Using the Relative Strength Index Indicator

When it comes to becoming a consistently profitable trader, one thing that you need to know all about our technical analysis indicators. When it comes to forex trading, and everything else too, technical analysis indicators are extremely important for you to know. One of the most important technical analysis indicators that you should know about is called the relative strength index or RSI for short.

In case you don’t know what an indicator is, these are the foundation of technical analysis in trading. Indicators provide you with a plethora of important information about current and past price movements. They are therefore designed to help you predict future price movements. There are four different kinds of indicators out there, and these include momentum, trend, volume, and volatility indicators.

Momentum indicators are extremely important, and this is exactly what the RSI or relative strength index is, a very useful momentum indicator. What we’re going to do today is to provide you with all of the information that you need to know about using the relative strength index to make profitable trades our very own Andrew has provided us with some amazing video guides that will tell you exactly how to use their relative strength index to make profits on a daily basis.

Relative Strength Index

What is the Relative Strength Index?

The RSI or relative strength index is an indicator that was first developed back in 1978. It was developed by J. Welles Wilder Jr in his book, New Concepts in Technical Trading Systems. Since it was first created, this indicator has become extremely popular, and the reason for this is quite simple, because it works very well.

What you do of course need to know here is that when it comes to the four types of indicators, the relative strength index is a momentum indicator. This means that it measures how momentous or strong that recent price changes were. You can then use this information to figure out whether an asset is overbought or oversold, as well as overvalued or undervalued. If you know whether or not it asset is overbought or oversold, it then allows you to place trades based on trend reversal.

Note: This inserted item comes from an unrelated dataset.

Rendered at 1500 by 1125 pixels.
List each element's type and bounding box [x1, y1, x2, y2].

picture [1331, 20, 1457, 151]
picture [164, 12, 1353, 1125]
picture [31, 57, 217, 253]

what is also important for you to know is that the relative strength index is known as an oscillator, or in other words it oscillates, or moves up and down between various values, and these range from zero to 100. Therefore the RSI or relative strength index is a very useful indicator as it can provide you with info about the bearish momentum or bullish momentum of the specific stock, security, or asset.

Relative Strength Index

Interpreting the RSI

Of course, knowing what the RSI is, is extremely important, but it’s totally useless if you don’t know how to read it or interpret it. You absolutely have to be able to interpret the relative strength index in order to use it to place profitable trades. When it comes to interpreting the relative strength index, there are just a few extremely important things that you need to know.

One of the most important things that you need to know here is that when the relative strength index provides you with a reading of 70 or above, then it means that an asset is going to become overvalued and/or overbought. On that same note, if the RSI provides you with a reading of 30 or below 30, then it indicates that an asset is oversold or undervalued. In other words, if the RSI goes past the horizontal 30 level, then it is generally a bullish sign, but when it goes below the 70 reference level, then it is generally a bearish sign.

VISIT ANDREW’S TRADING CHANNEL

Moreover, when there is a trend, the RSI can fall into a band or range. Now, when there is a downtrend going on, the RSI will usually never exceed 70, and will often hit the 30 mark, or well below it. On the other hand, if there is an uptrend going on, the RSI will usually always stay above 30, and it should also hit 70 quite often.

To provide you with a rough example of this, if there is a downtrend, and you see that the relative strength index never reaches 30 or below, and that it rallies to 70 or higher, then it is a strong indication that the downtrend has weakened and will likely reverse into an uptrend. The exact opposite is the case with an uptrend. What you do also need to know here is that when you use the RSI, using trendlines as well as moving averages in combination with the RSI, does provide you with a variety of benefits.

RSI Limitations

What you need to be aware of here is that the relative strength index does have a couple of drawbacks or limitations. and here is that it can be difficult to separate false alarms from true reversal signals. For example, sometimes a bullish crossover followed by a sudden decline in stock is a false reversal.

What you also need to know here is that because this is a momentum indicator, the values can stay in the overbought or oversold positions for quite some time after an asset has already begun significant momentum in the opposite direction. Because of this, the artist is generally the most useful in an ocellated market where an asset alternates between bullish and bearish price movements.

Tips on Using the Relative Strength Index for Trading

There are of course many different trading strategies that can be used with the RSI, as well as other indicators that work well in conjunction with it. However, the number one tip we can give you is to thoroughly watch all of the videos that we have included here today. Within those three videos, Andrew provides some great trading strategies and tips for profiting with the relative strength index indicator.

However, if there is one thing to remember, it’s that using the RSI is much more reliable when you combine it with support and resistance. It helps you identify reversals much easier and also helps prevent false signals from occurring. Fort instance, if an asset is undersold at the 30 line, then look for major support to confirm the reversal.

Final Thoughts on the Relative Strength Index

Now that you know the basics of the relative strength index, you can start using it to place profitable trades on both bullish and bearish reversals. We do really recommend taking a closer look at all three of the videos that we have included today.